• [Activity]:
Count, in the entries, the lines with "feDisplacementMap". Answer with the number only.

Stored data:
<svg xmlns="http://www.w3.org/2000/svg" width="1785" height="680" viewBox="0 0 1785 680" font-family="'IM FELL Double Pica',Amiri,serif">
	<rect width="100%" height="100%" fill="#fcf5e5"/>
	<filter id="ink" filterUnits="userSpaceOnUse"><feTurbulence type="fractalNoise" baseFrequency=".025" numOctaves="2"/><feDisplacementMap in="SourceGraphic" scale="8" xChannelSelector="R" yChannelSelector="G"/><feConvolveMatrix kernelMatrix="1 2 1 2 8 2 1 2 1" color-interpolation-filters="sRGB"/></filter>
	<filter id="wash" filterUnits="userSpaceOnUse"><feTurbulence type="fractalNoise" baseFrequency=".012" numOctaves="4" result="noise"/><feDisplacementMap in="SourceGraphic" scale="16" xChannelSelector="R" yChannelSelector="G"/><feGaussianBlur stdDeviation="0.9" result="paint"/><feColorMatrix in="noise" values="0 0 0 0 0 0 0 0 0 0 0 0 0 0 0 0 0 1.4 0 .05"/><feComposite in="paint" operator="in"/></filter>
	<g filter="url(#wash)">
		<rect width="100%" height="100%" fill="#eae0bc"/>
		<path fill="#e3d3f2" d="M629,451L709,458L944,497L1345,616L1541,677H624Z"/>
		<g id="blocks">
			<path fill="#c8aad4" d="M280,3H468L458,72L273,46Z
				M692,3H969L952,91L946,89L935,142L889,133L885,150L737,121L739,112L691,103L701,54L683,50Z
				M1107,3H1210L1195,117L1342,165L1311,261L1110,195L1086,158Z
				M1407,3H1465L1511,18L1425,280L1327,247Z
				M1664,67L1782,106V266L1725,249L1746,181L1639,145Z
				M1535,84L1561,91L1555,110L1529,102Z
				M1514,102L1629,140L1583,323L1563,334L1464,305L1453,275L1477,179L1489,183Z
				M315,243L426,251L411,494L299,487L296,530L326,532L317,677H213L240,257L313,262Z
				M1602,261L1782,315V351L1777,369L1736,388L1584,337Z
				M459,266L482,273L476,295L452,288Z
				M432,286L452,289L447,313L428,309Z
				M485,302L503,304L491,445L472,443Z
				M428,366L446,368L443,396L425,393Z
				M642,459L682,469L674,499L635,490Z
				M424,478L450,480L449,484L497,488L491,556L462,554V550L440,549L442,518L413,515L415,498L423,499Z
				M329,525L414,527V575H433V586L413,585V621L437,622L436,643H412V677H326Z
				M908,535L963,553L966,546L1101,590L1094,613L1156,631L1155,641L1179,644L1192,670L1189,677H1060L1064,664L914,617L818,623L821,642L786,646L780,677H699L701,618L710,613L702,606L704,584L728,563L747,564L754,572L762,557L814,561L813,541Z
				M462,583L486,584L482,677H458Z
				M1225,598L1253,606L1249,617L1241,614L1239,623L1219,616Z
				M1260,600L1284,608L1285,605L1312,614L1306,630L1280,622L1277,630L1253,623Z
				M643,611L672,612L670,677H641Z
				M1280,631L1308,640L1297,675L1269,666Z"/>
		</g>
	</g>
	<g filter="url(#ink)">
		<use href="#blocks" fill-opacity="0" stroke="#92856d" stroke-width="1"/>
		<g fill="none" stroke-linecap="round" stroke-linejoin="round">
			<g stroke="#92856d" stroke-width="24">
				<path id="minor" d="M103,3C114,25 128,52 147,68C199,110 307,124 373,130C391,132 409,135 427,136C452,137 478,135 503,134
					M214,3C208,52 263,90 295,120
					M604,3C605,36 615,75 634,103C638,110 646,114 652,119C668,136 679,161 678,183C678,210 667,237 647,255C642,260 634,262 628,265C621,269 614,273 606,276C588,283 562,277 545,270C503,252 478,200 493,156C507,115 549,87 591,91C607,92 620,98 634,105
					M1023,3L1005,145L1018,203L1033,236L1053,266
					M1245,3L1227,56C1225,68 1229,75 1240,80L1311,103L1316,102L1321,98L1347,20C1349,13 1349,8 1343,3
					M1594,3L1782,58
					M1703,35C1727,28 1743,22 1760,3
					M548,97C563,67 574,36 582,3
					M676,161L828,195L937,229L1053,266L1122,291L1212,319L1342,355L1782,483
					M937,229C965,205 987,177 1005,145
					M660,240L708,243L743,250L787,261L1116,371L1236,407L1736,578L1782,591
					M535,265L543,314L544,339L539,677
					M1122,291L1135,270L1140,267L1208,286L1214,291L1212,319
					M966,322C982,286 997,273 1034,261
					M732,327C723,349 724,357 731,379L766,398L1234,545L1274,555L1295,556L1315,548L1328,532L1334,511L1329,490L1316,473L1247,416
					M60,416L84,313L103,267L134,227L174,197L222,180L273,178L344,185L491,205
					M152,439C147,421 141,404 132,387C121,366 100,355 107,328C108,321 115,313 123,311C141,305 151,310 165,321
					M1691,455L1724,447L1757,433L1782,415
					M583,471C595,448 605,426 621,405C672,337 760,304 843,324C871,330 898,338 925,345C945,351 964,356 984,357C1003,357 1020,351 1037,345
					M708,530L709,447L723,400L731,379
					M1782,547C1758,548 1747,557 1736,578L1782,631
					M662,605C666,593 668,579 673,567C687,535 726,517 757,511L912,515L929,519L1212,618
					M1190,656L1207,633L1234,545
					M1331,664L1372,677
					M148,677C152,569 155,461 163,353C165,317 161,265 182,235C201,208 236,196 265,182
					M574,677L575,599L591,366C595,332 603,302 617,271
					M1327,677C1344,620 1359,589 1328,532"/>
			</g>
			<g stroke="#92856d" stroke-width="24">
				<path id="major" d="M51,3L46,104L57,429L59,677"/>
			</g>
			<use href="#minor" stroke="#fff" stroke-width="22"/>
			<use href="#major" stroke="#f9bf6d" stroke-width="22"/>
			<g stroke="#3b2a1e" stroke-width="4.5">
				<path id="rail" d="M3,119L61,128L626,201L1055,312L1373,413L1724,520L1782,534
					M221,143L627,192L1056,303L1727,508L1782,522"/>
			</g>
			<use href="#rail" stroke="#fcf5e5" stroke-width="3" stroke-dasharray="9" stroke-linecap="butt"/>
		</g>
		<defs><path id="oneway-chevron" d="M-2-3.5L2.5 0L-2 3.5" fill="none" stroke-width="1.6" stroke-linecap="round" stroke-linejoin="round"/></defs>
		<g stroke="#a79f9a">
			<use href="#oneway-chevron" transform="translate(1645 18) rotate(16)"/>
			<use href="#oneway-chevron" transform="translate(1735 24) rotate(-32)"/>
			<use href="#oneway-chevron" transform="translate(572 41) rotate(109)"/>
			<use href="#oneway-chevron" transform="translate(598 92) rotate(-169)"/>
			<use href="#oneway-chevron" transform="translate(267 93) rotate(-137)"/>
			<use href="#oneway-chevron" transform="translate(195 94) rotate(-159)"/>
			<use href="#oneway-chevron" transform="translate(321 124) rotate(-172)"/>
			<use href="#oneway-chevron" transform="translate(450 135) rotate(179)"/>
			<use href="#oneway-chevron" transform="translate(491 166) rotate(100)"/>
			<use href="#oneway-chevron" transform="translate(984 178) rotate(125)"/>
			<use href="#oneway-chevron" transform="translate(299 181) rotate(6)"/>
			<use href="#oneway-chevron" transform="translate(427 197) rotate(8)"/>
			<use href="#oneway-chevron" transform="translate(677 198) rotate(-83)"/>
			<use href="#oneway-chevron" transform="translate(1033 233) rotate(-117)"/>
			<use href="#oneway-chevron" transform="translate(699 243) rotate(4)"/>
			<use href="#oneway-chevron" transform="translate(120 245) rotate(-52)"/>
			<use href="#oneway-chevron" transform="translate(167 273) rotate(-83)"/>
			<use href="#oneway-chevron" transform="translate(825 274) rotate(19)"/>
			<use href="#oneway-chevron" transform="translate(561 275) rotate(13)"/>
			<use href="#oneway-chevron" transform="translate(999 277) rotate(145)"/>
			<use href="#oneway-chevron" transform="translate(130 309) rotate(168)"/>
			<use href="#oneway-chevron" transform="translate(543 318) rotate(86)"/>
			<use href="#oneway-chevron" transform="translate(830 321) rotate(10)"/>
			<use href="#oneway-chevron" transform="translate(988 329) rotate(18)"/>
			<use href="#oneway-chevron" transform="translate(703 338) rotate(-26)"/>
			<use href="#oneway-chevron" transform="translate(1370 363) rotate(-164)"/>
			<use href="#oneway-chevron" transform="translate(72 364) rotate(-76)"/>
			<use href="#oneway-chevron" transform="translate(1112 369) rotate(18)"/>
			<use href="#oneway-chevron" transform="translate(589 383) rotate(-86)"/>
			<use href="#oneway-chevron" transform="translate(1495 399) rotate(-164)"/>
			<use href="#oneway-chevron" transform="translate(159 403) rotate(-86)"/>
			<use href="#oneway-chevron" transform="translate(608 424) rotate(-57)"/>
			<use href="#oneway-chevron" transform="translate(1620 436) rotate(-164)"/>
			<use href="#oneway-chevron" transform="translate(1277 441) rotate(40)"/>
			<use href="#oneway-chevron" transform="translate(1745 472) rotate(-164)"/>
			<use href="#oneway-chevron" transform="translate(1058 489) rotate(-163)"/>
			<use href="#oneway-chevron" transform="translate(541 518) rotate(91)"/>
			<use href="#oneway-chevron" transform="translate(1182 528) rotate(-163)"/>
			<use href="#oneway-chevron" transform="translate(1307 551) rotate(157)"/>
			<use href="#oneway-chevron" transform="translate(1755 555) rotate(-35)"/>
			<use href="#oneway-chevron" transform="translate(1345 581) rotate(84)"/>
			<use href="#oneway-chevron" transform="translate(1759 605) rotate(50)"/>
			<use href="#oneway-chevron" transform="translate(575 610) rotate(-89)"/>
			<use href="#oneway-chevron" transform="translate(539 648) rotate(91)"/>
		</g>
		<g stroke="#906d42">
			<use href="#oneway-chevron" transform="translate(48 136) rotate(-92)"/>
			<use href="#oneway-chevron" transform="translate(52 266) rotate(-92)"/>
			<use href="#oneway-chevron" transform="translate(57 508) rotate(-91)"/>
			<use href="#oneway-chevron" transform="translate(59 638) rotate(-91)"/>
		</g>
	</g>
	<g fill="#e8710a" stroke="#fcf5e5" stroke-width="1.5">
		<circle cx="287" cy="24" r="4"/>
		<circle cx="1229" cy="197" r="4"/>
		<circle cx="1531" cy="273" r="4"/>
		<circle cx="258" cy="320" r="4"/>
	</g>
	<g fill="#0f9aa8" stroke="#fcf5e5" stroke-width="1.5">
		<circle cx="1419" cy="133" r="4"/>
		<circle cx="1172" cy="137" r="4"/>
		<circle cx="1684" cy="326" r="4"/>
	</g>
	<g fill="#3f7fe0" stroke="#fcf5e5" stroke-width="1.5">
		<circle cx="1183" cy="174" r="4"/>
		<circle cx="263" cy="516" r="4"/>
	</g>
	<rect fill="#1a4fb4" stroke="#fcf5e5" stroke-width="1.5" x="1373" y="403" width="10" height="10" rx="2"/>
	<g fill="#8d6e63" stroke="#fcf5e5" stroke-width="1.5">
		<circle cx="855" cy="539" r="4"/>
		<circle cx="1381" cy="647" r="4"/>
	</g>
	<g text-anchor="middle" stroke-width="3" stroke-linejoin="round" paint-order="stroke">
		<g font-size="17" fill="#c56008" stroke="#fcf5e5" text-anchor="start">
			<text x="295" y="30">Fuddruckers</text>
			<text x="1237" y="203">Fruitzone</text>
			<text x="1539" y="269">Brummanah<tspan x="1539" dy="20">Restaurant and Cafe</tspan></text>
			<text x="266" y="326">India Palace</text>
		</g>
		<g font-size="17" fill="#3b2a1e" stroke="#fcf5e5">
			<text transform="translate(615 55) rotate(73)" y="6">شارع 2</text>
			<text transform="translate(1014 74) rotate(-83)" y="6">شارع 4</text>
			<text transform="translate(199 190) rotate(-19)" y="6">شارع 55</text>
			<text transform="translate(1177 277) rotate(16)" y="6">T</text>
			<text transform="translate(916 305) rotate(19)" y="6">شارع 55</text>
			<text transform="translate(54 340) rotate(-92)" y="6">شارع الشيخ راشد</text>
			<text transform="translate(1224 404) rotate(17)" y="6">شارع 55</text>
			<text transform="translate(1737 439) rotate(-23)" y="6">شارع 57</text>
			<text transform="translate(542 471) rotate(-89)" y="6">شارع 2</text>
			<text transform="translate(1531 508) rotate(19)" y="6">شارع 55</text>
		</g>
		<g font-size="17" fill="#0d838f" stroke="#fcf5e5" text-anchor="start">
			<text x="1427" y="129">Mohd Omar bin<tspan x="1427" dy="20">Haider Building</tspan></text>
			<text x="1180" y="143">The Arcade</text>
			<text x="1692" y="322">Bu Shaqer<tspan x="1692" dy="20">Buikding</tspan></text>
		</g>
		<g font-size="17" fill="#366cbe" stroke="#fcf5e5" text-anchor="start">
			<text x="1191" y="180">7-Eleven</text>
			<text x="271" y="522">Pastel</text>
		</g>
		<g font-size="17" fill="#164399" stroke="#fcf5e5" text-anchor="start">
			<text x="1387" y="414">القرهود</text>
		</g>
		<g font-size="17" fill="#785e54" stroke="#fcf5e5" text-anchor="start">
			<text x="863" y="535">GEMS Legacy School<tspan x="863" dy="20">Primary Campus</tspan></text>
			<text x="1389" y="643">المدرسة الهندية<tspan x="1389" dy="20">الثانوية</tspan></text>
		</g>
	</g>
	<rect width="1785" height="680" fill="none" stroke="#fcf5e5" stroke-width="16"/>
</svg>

• [Reply]:
2